┌─ Source document

# Visa advice needed please ; )



## ciacciom (Jan 25, 2011)

I will be visiting Thailand for 6month to one year starting April 1, 2011. I am a US resident and citizen. I work as an independant computer programmer from home and am financially independant. Please tell me what type of visa I should get.

Sincerely, Mike Ciaccio
1.561.339.6144
skype: mikeciaccio1


----------



## brianmarinus (Apr 4, 2010)

Hi!
You will need a none immigrant visa o multi entry -multi entry, if you want to leave the country,for visiting example,Myranmar(Burma)Laos or Cambodia.


----------



## HomeExchange (Feb 7, 2011)

Yeah a non immigrant O multi entry visa is the one to go for - although depending on your consulate not always the easiest to get.


----------



## buckbenn (Dec 18, 2012)

Depends on what you want to do here. If you want to study Thai you can easily get a long term visa (up to several years) after arrival. Many schools offer it. 

Since you are American, definitely get a two month (extendable to 3) tourist visa before leaving. (If you cannot get the "O"). One trip to Laos or Burma after that will give you a double entry good for 6 more months. (You'll have to extend at immigration after each two months, and do a quick border run after the first 3 months.) 

Sounds like a pain and it is, except that you usually meet some good new people and have a good time. Many companies offer these services.


----------

└─
┌─ Given entries

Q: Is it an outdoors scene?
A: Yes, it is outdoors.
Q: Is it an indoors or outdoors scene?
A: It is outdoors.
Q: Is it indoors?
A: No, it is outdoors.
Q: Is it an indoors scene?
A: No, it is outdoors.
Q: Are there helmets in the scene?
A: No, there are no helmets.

└─

**Directions:**
1 > Set down the part of the visa thread that begins at "# Visa advice" and stops after "I should get.".
2 > Decide whether each statement agrees with the visa thread, answering yes or no and quoting the words that settle it: (a) One reply says the non immigrant O multi entry visa is not always easy to get, depending on the consulate. (b) The person asking for advice says he is a citizen of Canada. (c) One reply describes a two month tourist visa that can be extended to three months.
The lines have nothing to do with the visa thread.

**Responses for each task:**
1 >
# Visa advice needed please ; )



## ciacciom (Jan 25, 2011)

I will be visiting Thailand for 6month to one year starting April 1, 2011. I am a US resident and citizen. I work as an independant computer programmer from home and am financially independant. Please tell me what type of visa I should get.

2 >
(a) Yes: "depending on your consulate not always the easiest to get"
(b) No: "I am a US resident and citizen."
(c) Yes: "get a two month (extendable to 3) tourist visa before leaving"